◆ Structured page parsing data ◆
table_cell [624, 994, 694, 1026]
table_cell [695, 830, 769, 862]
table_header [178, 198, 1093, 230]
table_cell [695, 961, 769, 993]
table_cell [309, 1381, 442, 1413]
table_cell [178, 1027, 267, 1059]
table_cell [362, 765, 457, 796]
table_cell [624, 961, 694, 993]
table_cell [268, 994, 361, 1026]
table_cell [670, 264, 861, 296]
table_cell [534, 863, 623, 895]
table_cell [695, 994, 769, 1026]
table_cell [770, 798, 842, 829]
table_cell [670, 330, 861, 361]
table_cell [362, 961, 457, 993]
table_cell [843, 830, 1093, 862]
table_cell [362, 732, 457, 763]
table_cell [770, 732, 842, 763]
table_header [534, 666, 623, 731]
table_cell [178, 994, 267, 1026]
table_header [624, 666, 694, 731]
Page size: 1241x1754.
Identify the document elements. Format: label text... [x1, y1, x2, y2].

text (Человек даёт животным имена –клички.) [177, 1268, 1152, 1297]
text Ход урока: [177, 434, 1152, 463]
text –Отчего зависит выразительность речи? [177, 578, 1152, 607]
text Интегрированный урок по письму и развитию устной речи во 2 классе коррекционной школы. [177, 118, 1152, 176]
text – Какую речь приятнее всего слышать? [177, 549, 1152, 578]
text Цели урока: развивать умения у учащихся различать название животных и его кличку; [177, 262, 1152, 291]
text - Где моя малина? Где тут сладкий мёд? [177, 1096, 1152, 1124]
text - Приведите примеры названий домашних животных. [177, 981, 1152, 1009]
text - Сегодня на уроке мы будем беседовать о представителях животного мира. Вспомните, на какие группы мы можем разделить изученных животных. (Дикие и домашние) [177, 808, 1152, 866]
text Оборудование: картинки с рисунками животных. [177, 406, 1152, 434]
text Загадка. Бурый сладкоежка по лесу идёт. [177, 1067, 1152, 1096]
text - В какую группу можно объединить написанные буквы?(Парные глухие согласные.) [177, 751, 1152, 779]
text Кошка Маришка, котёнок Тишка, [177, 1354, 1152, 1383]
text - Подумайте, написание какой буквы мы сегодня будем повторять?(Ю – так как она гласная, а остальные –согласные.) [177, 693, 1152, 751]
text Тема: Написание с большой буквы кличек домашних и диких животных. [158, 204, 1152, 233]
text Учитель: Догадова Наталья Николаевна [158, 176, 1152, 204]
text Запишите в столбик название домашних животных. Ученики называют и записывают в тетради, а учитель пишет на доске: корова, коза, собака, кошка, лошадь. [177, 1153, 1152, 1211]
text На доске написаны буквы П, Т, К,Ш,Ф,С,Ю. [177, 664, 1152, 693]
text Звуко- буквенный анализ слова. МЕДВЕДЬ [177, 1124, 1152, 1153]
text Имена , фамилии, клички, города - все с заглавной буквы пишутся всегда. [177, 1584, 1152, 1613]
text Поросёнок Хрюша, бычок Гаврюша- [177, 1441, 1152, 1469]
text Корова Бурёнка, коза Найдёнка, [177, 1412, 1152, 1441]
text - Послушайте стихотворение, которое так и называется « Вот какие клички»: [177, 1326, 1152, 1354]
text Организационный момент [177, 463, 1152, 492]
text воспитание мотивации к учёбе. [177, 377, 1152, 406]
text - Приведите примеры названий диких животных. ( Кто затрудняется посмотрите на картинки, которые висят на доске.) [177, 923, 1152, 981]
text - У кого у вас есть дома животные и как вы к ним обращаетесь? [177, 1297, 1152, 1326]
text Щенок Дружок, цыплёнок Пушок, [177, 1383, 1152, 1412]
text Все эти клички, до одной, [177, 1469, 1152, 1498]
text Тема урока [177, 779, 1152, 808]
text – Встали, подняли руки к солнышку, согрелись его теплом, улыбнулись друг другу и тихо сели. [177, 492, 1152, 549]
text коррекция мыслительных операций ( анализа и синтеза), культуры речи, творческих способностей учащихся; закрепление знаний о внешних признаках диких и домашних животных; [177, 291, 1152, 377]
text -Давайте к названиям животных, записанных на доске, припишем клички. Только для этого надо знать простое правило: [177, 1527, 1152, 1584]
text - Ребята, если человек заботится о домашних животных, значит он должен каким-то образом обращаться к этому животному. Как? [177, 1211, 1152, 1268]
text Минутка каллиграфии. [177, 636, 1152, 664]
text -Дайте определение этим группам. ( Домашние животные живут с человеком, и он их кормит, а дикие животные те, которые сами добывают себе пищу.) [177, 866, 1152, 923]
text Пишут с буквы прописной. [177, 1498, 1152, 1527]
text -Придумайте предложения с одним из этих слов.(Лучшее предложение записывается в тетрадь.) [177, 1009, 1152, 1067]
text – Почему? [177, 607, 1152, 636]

◆ Exercise directions ◆
The full set of entries must be restated exactly, with none omitted.

◆ Solution below ◆
table_cell [624, 994, 694, 1026]
table_cell [695, 830, 769, 862]
table_header [178, 198, 1093, 230]
table_cell [695, 961, 769, 993]
table_cell [309, 1381, 442, 1413]
table_cell [178, 1027, 267, 1059]
table_cell [362, 765, 457, 796]
table_cell [624, 961, 694, 993]
table_cell [268, 994, 361, 1026]
table_cell [670, 264, 861, 296]
table_cell [534, 863, 623, 895]
table_cell [695, 994, 769, 1026]
table_cell [770, 798, 842, 829]
table_cell [670, 330, 861, 361]
table_cell [362, 961, 457, 993]
table_cell [843, 830, 1093, 862]
table_cell [362, 732, 457, 763]
table_cell [770, 732, 842, 763]
table_header [534, 666, 623, 731]
table_cell [178, 994, 267, 1026]
table_header [624, 666, 694, 731]
Page size: 1241x1754.
Identify the document elements. Format: label text... [x1, y1, x2, y2].

text (Человек даёт животным имена –клички.) [177, 1268, 1152, 1297]
text Ход урока: [177, 434, 1152, 463]
text –Отчего зависит выразительность речи? [177, 578, 1152, 607]
text Интегрированный урок по письму и развитию устной речи во 2 классе коррекционной школы. [177, 118, 1152, 176]
text – Какую речь приятнее всего слышать? [177, 549, 1152, 578]
text Цели урока: развивать умения у учащихся различать название животных и его кличку; [177, 262, 1152, 291]
text - Где моя малина? Где тут сладкий мёд? [177, 1096, 1152, 1124]
text - Приведите примеры названий домашних животных. [177, 981, 1152, 1009]
text - Сегодня на уроке мы будем беседовать о представителях животного мира. Вспомните, на какие группы мы можем разделить изученных животных. (Дикие и домашние) [177, 808, 1152, 866]
text Оборудование: картинки с рисунками животных. [177, 406, 1152, 434]
text Загадка. Бурый сладкоежка по лесу идёт. [177, 1067, 1152, 1096]
text - В какую группу можно объединить написанные буквы?(Парные глухие согласные.) [177, 751, 1152, 779]
text Кошка Маришка, котёнок Тишка, [177, 1354, 1152, 1383]
text - Подумайте, написание какой буквы мы сегодня будем повторять?(Ю – так как она гласная, а остальные –согласные.) [177, 693, 1152, 751]
text Тема: Написание с большой буквы кличек домашних и диких животных. [158, 204, 1152, 233]
text Учитель: Догадова Наталья Николаевна [158, 176, 1152, 204]
text Запишите в столбик название домашних животных. Ученики называют и записывают в тетради, а учитель пишет на доске: корова, коза, собака, кошка, лошадь. [177, 1153, 1152, 1211]
text На доске написаны буквы П, Т, К,Ш,Ф,С,Ю. [177, 664, 1152, 693]
text Звуко- буквенный анализ слова. МЕДВЕДЬ [177, 1124, 1152, 1153]
text Имена , фамилии, клички, города - все с заглавной буквы пишутся всегда. [177, 1584, 1152, 1613]
text Поросёнок Хрюша, бычок Гаврюша- [177, 1441, 1152, 1469]
text Корова Бурёнка, коза Найдёнка, [177, 1412, 1152, 1441]
text - Послушайте стихотворение, которое так и называется « Вот какие клички»: [177, 1326, 1152, 1354]
text Организационный момент [177, 463, 1152, 492]
text воспитание мотивации к учёбе. [177, 377, 1152, 406]
text - Приведите примеры названий диких животных. ( Кто затрудняется посмотрите на картинки, которые висят на доске.) [177, 923, 1152, 981]
text - У кого у вас есть дома животные и как вы к ним обращаетесь? [177, 1297, 1152, 1326]
text Щенок Дружок, цыплёнок Пушок, [177, 1383, 1152, 1412]
text Все эти клички, до одной, [177, 1469, 1152, 1498]
text Тема урока [177, 779, 1152, 808]
text – Встали, подняли руки к солнышку, согрелись его теплом, улыбнулись друг другу и тихо сели. [177, 492, 1152, 549]
text коррекция мыслительных операций ( анализа и синтеза), культуры речи, творческих способностей учащихся; закрепление знаний о внешних признаках диких и домашних животных; [177, 291, 1152, 377]
text -Давайте к названиям животных, записанных на доске, припишем клички. Только для этого надо знать простое правило: [177, 1527, 1152, 1584]
text - Ребята, если человек заботится о домашних животных, значит он должен каким-то образом обращаться к этому животному. Как? [177, 1211, 1152, 1268]
text Минутка каллиграфии. [177, 636, 1152, 664]
text -Дайте определение этим группам. ( Домашние животные живут с человеком, и он их кормит, а дикие животные те, которые сами добывают себе пищу.) [177, 866, 1152, 923]
text Пишут с буквы прописной. [177, 1498, 1152, 1527]
text -Придумайте предложения с одним из этих слов.(Лучшее предложение записывается в тетрадь.) [177, 1009, 1152, 1067]
text – Почему? [177, 607, 1152, 636]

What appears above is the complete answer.